== Material to process ==
* * *

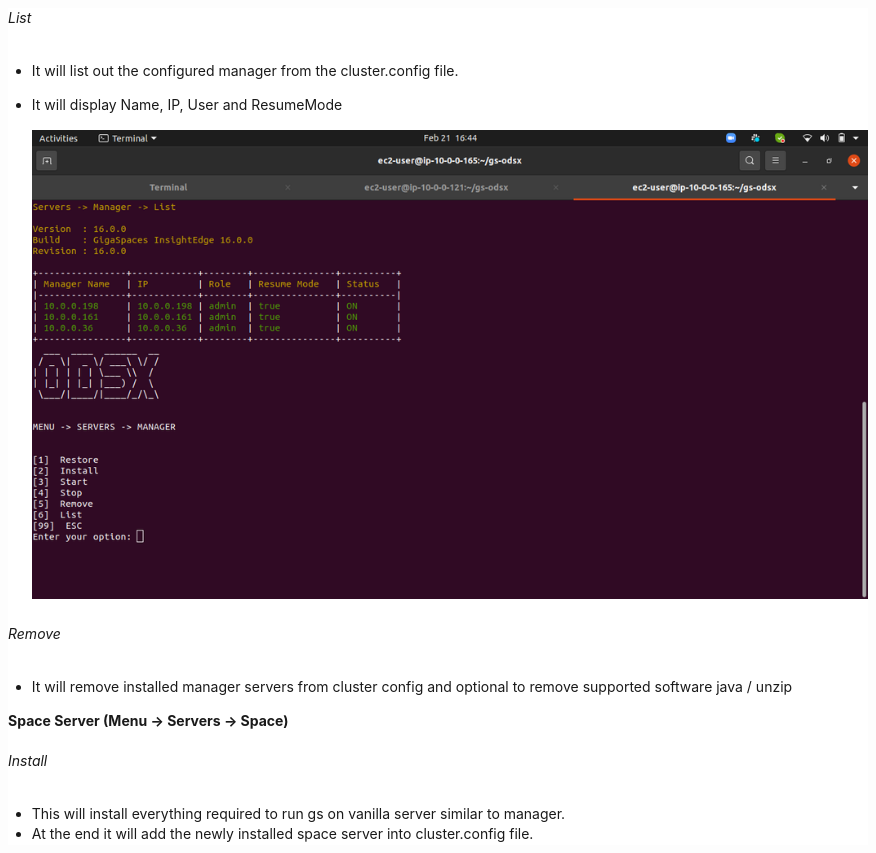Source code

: ###### List

- It will list out the configured manager from the cluster.config file.
- It will display Name, IP, User and ResumeMode

  ![Screenshot](./pictures/Manager-List.png)

###### Remove

- It will remove installed manager servers from cluster config and optional to remove supported software java / unzip
 
**Space Server (Menu -> Servers -> Space)**

###### Install

- This will install everything required to run gs on vanilla server similar to manager.
- At the end it will add the newly installed space server into cluster.config file.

* * *

Where a line of the data holds the word "installed", copy that line.

- It will remove installed manager servers from cluster config and optional to remove supported software java / unzip
- At the end it will add the newly installed space server into cluster.config file.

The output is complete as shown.